While the most of the population of all four countries reports to be somewhat/well informed (the lowest figure is Belgium’s with 62.2%), only in Italy have the majority (60%) of people actually changed their daily habits (such as working from home or avoiding public transport and crowds). In Portugal, for example, this figure is only 38%.) Similarly, only in Italy is a majority (63.8%) strictly following the recommendations of the health authorities.

For a majority of the Italian and Spanish populations, the coronavirus is having some/a lot of impact on their financial situation (55% and 56% respectively). This figure is significantly lower in Portugal (27%) and Belgium (33%). Similarly, most Italians and Spaniards report that COVID-19 is having some/a lot of impact on their social life (62% and 53%). Again, the statistic is lower in Portugal (29%) and Belgium (37%). Only in Italy has a majority of the population (60%) bought products for the prevention of COVID-19, such as masks, gloves, hand sanitisers, etc. In the other three countries, this figure is approximately 40% (the lowest being Portugal with 38%). Average spending on prevention products ranges from €20 in Portugal to €30 in Italy. 

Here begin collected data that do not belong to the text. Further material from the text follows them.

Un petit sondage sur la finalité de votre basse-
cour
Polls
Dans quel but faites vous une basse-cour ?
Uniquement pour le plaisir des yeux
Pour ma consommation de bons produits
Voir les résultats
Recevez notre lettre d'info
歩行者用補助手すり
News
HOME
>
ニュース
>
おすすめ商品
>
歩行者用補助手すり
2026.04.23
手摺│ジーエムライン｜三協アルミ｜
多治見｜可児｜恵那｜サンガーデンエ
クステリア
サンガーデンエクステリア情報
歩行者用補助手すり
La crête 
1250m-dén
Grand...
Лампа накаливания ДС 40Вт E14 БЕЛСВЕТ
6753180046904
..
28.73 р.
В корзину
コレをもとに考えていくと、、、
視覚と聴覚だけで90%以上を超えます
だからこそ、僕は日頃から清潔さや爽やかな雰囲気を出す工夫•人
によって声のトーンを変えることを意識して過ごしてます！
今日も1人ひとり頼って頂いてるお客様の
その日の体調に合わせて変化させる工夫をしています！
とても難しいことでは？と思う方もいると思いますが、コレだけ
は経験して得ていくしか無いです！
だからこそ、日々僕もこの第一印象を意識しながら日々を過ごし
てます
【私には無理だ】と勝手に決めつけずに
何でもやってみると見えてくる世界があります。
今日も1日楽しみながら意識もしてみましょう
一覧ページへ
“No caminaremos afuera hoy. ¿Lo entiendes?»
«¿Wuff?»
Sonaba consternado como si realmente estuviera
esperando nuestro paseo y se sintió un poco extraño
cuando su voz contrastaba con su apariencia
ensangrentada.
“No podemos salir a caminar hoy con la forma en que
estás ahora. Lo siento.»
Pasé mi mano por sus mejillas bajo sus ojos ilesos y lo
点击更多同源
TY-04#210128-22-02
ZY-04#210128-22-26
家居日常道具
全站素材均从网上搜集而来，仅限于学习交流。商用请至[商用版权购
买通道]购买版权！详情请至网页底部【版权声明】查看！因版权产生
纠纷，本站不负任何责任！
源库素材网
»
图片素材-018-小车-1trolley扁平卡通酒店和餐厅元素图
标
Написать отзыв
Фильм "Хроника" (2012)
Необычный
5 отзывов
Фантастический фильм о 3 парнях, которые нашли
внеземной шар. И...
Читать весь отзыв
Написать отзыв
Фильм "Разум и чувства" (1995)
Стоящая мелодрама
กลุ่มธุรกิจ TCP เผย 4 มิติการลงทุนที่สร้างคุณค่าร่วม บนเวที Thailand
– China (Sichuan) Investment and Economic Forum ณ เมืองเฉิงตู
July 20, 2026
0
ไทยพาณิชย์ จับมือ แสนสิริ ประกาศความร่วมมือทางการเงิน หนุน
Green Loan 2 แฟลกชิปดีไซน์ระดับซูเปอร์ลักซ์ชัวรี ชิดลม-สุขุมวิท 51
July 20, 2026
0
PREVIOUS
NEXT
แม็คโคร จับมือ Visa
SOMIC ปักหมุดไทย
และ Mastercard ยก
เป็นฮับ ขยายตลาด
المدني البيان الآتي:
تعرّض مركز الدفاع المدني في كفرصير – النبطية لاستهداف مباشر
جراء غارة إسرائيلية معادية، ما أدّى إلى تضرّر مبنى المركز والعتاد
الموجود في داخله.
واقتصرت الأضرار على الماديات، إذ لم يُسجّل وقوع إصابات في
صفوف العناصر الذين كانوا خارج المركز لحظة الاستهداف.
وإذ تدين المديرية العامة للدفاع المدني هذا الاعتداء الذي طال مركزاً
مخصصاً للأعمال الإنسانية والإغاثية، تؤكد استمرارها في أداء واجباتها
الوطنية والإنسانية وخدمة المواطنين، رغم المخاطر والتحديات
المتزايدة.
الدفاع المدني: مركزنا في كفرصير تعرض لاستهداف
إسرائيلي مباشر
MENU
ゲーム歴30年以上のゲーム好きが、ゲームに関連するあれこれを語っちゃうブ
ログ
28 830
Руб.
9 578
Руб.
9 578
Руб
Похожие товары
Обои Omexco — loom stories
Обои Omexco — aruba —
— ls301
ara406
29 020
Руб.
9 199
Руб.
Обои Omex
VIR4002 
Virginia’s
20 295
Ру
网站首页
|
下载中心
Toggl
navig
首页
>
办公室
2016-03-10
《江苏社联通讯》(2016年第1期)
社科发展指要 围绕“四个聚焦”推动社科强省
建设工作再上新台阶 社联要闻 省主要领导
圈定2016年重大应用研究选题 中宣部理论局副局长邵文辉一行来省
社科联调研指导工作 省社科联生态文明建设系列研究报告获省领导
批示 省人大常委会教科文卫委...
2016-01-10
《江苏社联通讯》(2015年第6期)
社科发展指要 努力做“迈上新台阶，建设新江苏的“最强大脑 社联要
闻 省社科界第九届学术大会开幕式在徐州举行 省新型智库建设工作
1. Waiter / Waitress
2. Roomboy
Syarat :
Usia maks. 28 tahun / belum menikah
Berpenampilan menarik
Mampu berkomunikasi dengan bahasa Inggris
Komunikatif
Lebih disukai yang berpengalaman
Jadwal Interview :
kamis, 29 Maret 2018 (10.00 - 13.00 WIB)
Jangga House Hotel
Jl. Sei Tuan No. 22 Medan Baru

As to the coverage of the crisis, in all countries, most citizens believe that the government and national authorities are treating COVID-19 in an adequate/too reassuring manner. Interestingly, a significant percentage of consumers (61%-69%)  view the media’s treatment of the subject as too alarmist. Rather alarmingly, in no country does a majority trust public authorities to effectively handle the situation. These figures range from 36% in Belgium to 47% in Italy. In the four countries relevant shares of the population - Portugal (51%), Belgium (44%), Italy (36%), Spain (24%) -  consider their health system not prepared to face a potential big increase in the number of infected people. At the same time, in all countries except for Belgium, at least 60% of the population believes that the COVID-19 outbreak will bring serious damage to the economy. 

The COVID-19 epidemic is a global crisis which threatens to undermine one of the founding principles of the EU project: European solidarity. We therefore call on the EU institutions to take action, and coordinate a pan-European approach fueled by collaboration, dialogue, sound medical advice and economic support,” said Marco Pierani, Director of Public Affairs.

At Euroconsumers, we believe that the coronavirus pandemic calls for a higher degree of action at the EU level. The EU institutions are in a privileged position to effectively coordinate the decisions of all Member States, as well as to provide adequate information to all citizens. The EU institutions must take this opportunity to step and demonstrate the true meaning of European solidarity.